Médias numériques français : top pages Ouest-France

Il est vrai ceci-dit que l’audience de Ouest-France diffère sans doute légèrement de celles des autres médias de ce top 10, que nous avons voulu assez large en n’excluant volontairement pas des médias spécialisés (Jeuxvidéos.com) ou à l’audience par nature particulière (Le Journal des Femmes). 

Pour le reste, sur l’ensemble du marché, on peut noter que la génération des millenials compose une grande partie (29 %) de l’audience des médias numériques français. Ils sont même un lecteur sur deux à faire partie de la tranche d’âge 25-44 ans. 

Médias numériques français : répartition de l'audience

Toujours est-il que sur les 5 premiers de ce classement, tous des médias d’information “pure”, les chevauchements d’audience sont assez intenses : même Le Figaro, pourtant à la tête de l’audience la plus “fidèle”, ne peut s'enorgueillir que de 18,04 % d’audience unique. 

Médias numériques français : chevauchement d'audienceMédias numériques français : chevauchement d'audience

Le nouveau widget “Parcours du trafic” lancé par SEMrush sur son outil Analyse du trafic va confirmer cette relative volatilité de l’audience, avec l’exemple cette fois de Francetvinfo : il est intéressant de noter qu’outre Google, les principaux sites de destination des internautes sont des médias concurrents, 20minutes.fr, Leparisien.fr ou bfmtv… Les français auraient-ils soudainement appris à double-checker l’information en consultant plusieurs sources ? 

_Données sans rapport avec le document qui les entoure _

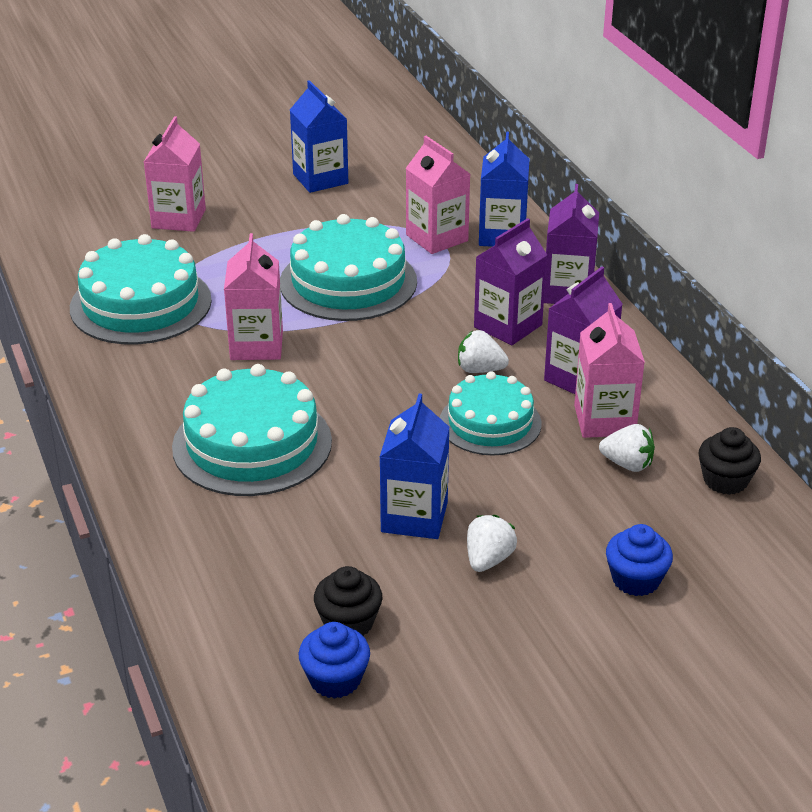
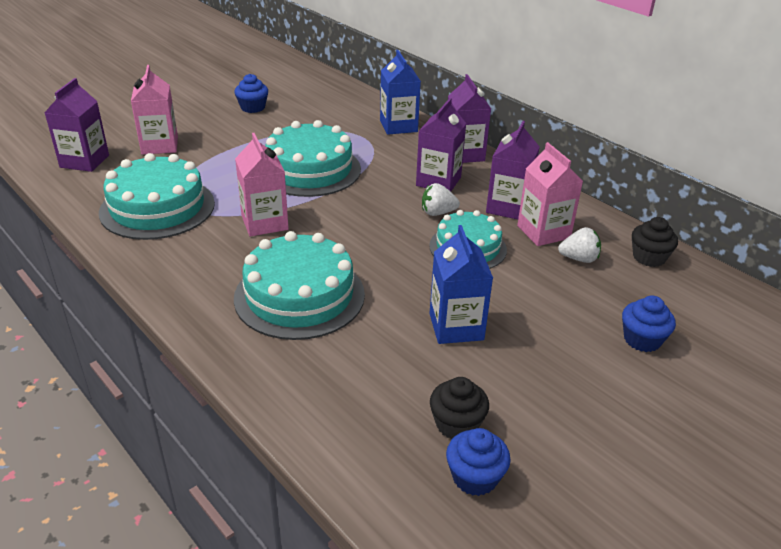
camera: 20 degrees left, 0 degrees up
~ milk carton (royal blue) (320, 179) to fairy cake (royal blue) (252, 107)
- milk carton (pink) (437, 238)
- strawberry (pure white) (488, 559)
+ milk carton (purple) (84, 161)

Médias numériques français : parcours du trafic sur Francetvinfo.fr

Un autre indicateur de volatilité de l’audience demeur ces taux de rebonds assez incroyables détectés par notre outil, pour la plupart supérieurs à 70 %. Certes, comme l’explique si bien Laurent Bourrelly, on sait que cette métrique est loin d’être imparable, mais elle semble tout de même indiquer ici que 7 lecteurs sur 10 ne verront qu’un seul article sur le site web du média atteint, avant de partir immédiatement sans chercher à consulter plus de pages. On en aura confirmation plus tard, mais cela pourrait annoncer d’ores et déjà une prépondérance du search sur le direct : de manière classique, un internaute va chercher un sujet d’actualité, consulter la page de l’article - si elle est accessible hors abonnement - et quitter immédiatement le site à la recherche d’une autre information, qu’il ne pense pas forcément trouver sur celui-ci. 

Médias numériques français : taux de rebond

Premier (sans surprise) de ce classement du taux de rebond, le site spécialisé Jeuxvideos.com est aussi bien placé en terme de durée de visite, avec un impressionnant 19:46 minutes de moyenne. Mais cela ne doit pas occulter le fait qu’en termes de temps de lecture, l’intégralité de ce top 10 possède des stats à faire pâlir de nombreux content manager du pays. 

Médias numériques français : durée moyenne de visite

Mais surtout, les spécialistes du gaming est aussi bien naturellement leader en termes de nombre de pages visitées : 5.79 en moyenne contre 2.38 pour Le Monde, sur la deuxième marche du podium. On tirera de ces faibles chiffres (la plupart sous les deux pages) les mêmes conclusions que pour le taux de rebond, la moyenne des pages visitées est en chute car l’internaute va avoir tendance à aller chercher plus d’info ailleurs. 

Médias numériques français : nombre moyen de pages visitées

Stratégie d'acquisition SEO

Alors, les médias numériques français sont-ils déjà au courant de cette relative volatilité de leur lectorat (on ose l’imaginer), et en ont-ils tiré des conclusions en terme de stratégie SEO et de prédominance à accorder au Search ? Il semblerait à première vue que, en concentrant 17 % du total de trafic Search de ce top 10, Le Figaro ait déjà une longueur d’avance… mais la suite est plus surprenante !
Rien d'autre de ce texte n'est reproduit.